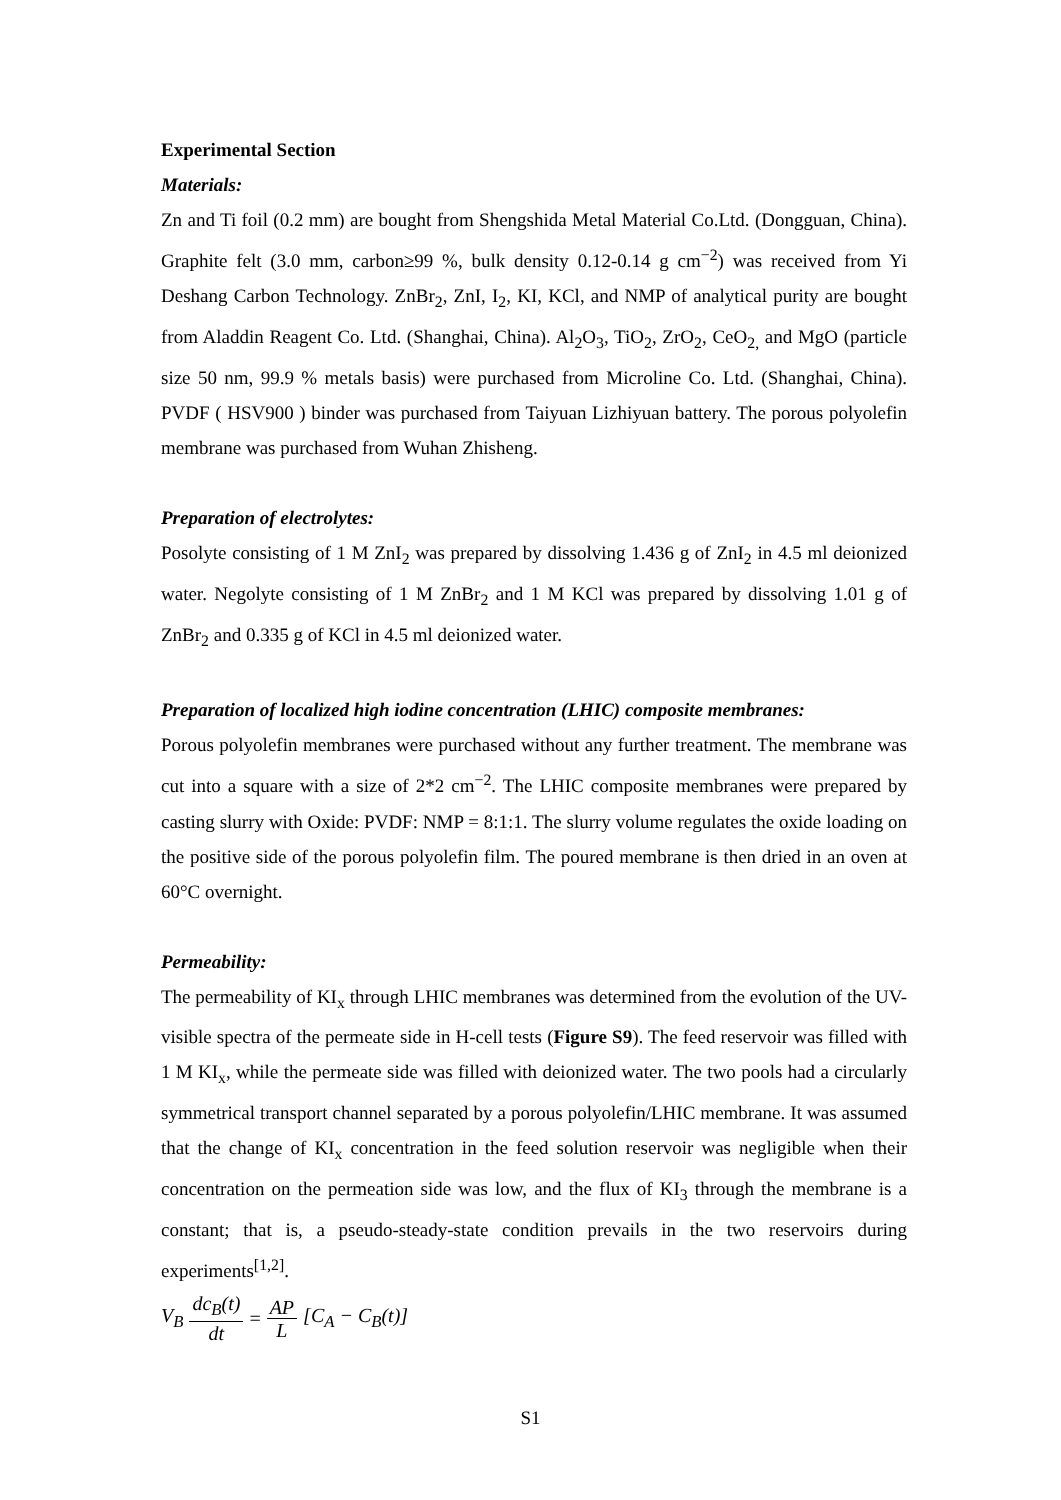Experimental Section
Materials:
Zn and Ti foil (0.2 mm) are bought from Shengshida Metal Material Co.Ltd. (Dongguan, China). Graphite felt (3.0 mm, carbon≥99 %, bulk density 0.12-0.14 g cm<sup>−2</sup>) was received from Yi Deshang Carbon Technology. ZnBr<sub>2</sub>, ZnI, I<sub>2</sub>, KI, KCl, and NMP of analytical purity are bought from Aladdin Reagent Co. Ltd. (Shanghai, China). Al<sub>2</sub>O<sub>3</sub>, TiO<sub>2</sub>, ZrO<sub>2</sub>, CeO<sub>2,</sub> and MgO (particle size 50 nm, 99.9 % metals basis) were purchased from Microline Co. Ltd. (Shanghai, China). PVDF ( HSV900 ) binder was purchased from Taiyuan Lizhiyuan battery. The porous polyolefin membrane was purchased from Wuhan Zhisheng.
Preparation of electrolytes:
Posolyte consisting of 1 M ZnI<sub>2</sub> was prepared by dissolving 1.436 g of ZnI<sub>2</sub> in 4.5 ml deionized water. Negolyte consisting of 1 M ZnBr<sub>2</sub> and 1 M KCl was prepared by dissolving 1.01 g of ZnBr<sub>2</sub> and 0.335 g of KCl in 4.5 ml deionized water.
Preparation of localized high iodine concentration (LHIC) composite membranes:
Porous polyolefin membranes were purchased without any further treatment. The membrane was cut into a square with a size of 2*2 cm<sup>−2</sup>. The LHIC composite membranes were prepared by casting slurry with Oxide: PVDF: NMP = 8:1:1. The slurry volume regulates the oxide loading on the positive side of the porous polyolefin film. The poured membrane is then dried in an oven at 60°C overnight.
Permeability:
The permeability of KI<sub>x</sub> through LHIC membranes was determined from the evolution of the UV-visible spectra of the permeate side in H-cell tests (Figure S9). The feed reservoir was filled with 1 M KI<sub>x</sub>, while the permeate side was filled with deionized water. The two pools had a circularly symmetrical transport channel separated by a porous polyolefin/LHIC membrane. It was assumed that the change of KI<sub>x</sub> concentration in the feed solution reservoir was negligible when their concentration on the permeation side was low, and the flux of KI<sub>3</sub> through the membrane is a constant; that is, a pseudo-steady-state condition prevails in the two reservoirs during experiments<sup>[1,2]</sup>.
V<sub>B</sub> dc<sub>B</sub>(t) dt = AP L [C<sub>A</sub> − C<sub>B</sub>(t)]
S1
========
■ Task directions ■
The answer consists only of the lines from the one containing "V<sub>B</sub> dc<sub>B</sub>(t) dt" to the end of the records, each written out exactly.

■ Reply ■
V<sub>B</sub> dc<sub>B</sub>(t) dt = AP L [C<sub>A</sub> − C<sub>B</sub>(t)]
S1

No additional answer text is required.